Paroles d'un combattant vert, entrevue avec Jacques Languirand
Jacques Languirand est porte-parole du Jour de la Terre depuis 2000. Avec Métro, ce combattant vert de la première heure a discuté environnement et prise de conscience personnelle.
En huit ans, comment la situation a-t-elle évolué?
À l’époque, les gens se demandaient si on ne battait pas le tambour pour rien. Aujourd’hui, les entreprises s’impliquent. Cette année, grâce aux bons résultats du programme pour inciter les gens à choisir la facturation en ligne, auquel ont participé les Caisses populaires Desjardins et Vidéotron, 200 000 arbres seront plantés. Ça aidera notamment a développer un réseau de corridors verts dans différents endroits du Québec.
Cette année, le thême du Jour de la Terre, ce sont les écomunicipalités. Pourquoi?
C’est à ce niveau qu’un très grand nombre de solutions peuvent être trouvées et que beaucoup d’aménagements peuvent être faits sans que cela soit forcément coûteux. Par exemple, réaménager les bords d’une rivière, ce n’est pas compliqué à mettre en place et les gens voient les résultats. On n’est pas dans l’abstrait comme au niveau gouvernemental, où les décisions sont longues à prendre… quand elles se prennent!
Trop parler d’environnement ne risque t-il pas de nuire à la cause?
Oui. Il y a d’ailleurs déjà une lassitude chez certains.

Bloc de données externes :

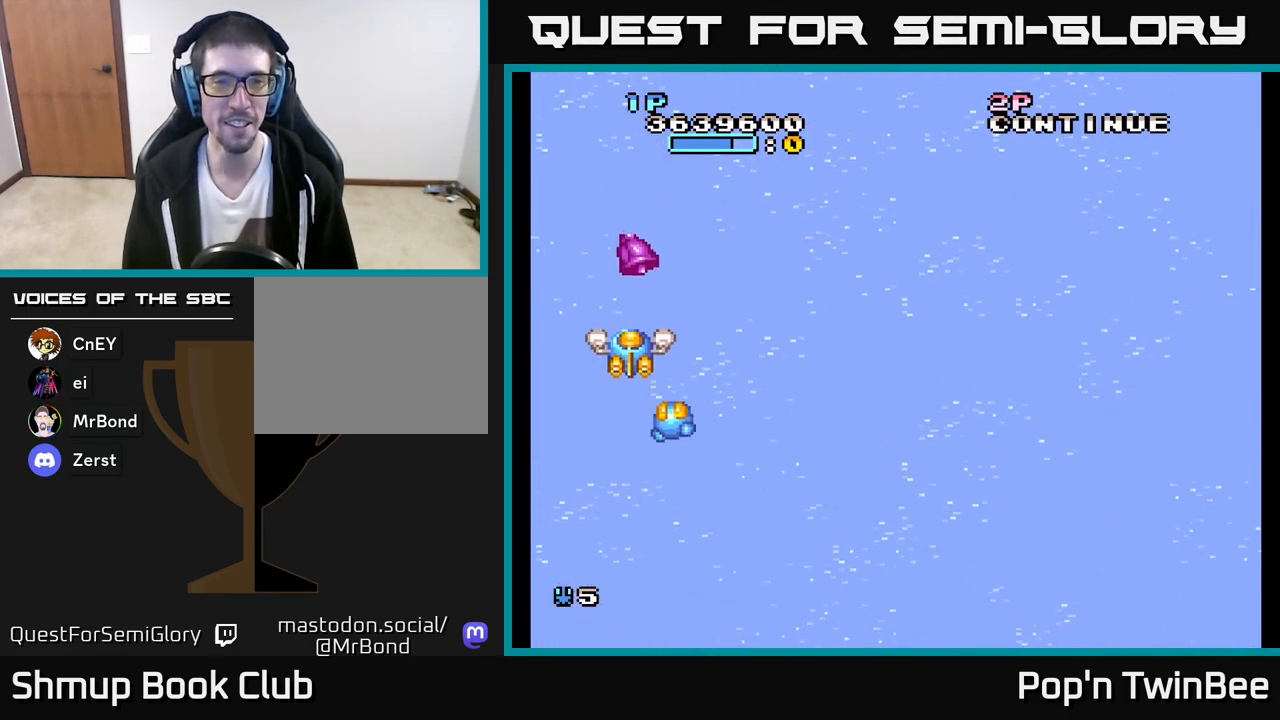
{"buttons": [], "left_stick": "center", "right_stick": "center", "events": [[350, "DPAD_DOWN", "up"]]}
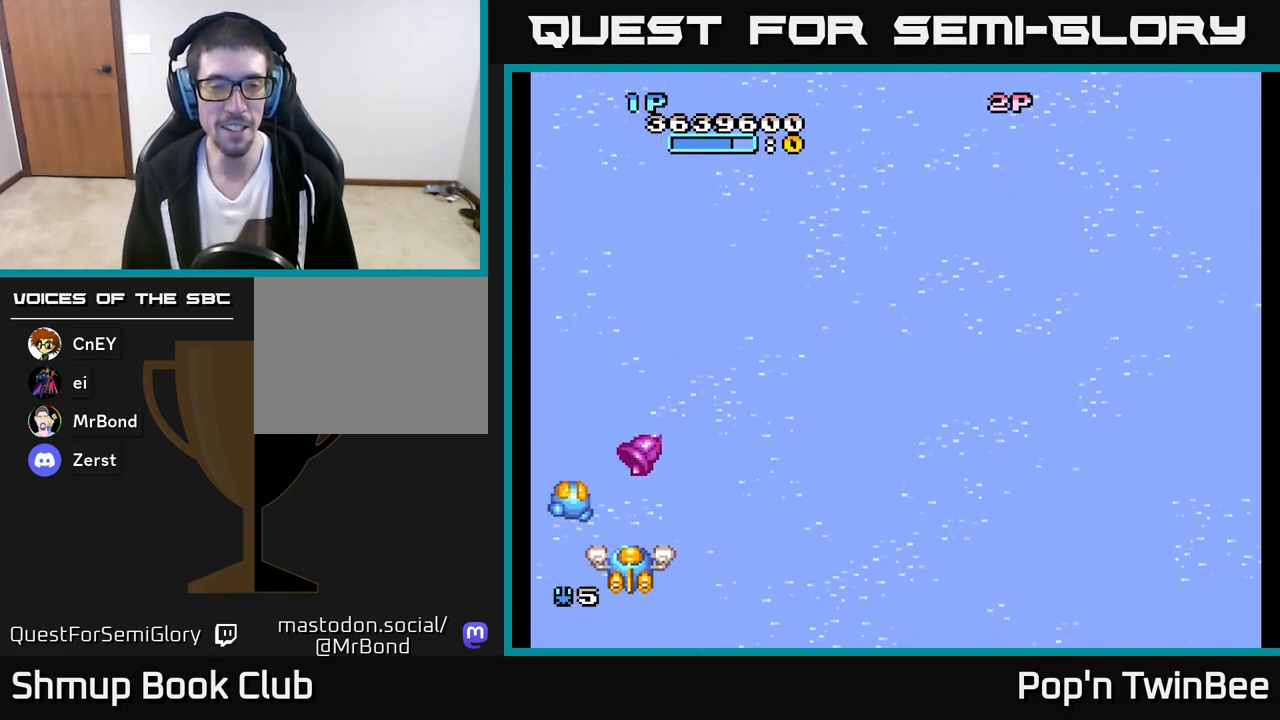
{"buttons": ["A", "DPAD_UP"], "left_stick": "center", "right_stick": "center", "events": [[17, "DPAD_DOWN", "down"], [50, "A", "down"], [133, "DPAD_DOWN", "up"], [367, "DPAD_UP", "down"]]}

En fait, on voit deux choses. Il y a des gens, environ 15 %, qui arrivent à un certain niveau de conscience qui fait par exemple qu’ils n’utilisent plus de sacs en plastique ou évitent de prendre la voiture si ce n’est pas nécessaire. De l’autre côté, on a environ 10 ou 15 % des gens qui se sont découragés ou qui sont réticents parce que ça exige un effort. Notez bien, ces chiffres n’ont rien de scientifique. Le seul instrument de mesure dont je dispose, c’est le pif!
Comment avez vous pris conscience de l’importance d’agir pour l’environnement?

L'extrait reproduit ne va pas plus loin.